*** DATA FOR THIS EXERCISE ***

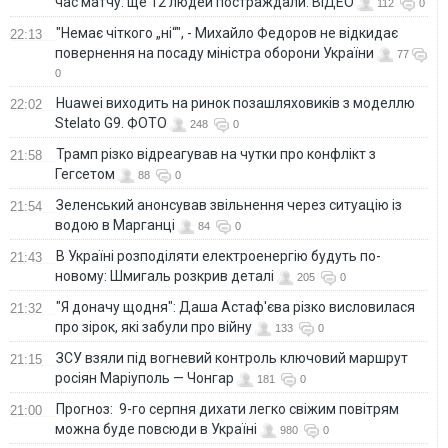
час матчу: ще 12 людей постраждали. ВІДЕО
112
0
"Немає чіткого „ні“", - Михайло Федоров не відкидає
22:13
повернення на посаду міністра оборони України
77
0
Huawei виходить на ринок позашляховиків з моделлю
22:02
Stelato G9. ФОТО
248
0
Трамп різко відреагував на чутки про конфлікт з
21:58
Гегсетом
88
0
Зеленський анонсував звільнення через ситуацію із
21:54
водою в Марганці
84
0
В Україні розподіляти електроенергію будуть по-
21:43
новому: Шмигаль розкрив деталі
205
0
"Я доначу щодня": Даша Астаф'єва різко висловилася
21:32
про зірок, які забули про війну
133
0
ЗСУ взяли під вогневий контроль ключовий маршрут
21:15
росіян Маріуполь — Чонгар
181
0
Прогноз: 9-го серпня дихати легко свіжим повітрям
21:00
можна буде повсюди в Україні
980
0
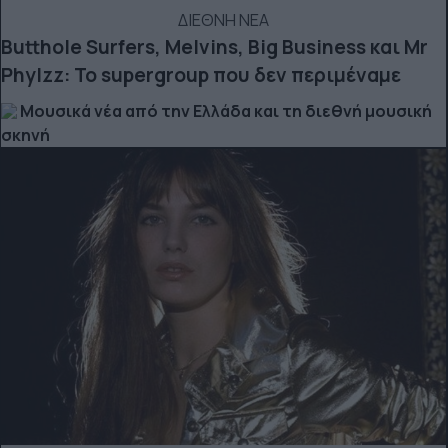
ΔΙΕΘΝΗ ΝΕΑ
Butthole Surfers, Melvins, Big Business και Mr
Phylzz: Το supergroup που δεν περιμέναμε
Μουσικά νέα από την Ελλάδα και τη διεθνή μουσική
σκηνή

*** End of DATA FOR THIS EXERCISE ***
*** DATA FOR THIS EXERCISE ***

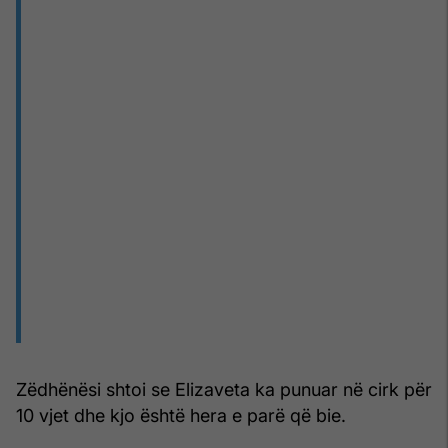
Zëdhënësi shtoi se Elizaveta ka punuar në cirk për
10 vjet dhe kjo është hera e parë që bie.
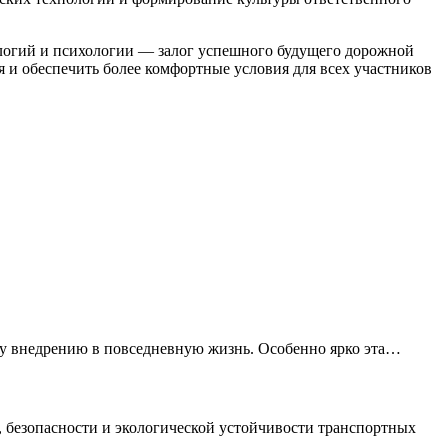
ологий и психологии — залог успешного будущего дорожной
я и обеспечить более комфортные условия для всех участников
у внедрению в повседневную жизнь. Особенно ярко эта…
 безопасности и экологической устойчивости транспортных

*** End of DATA FOR THIS EXERCISE ***

State how many lines in the records above contain the word "різко". Give nothing but the number.

2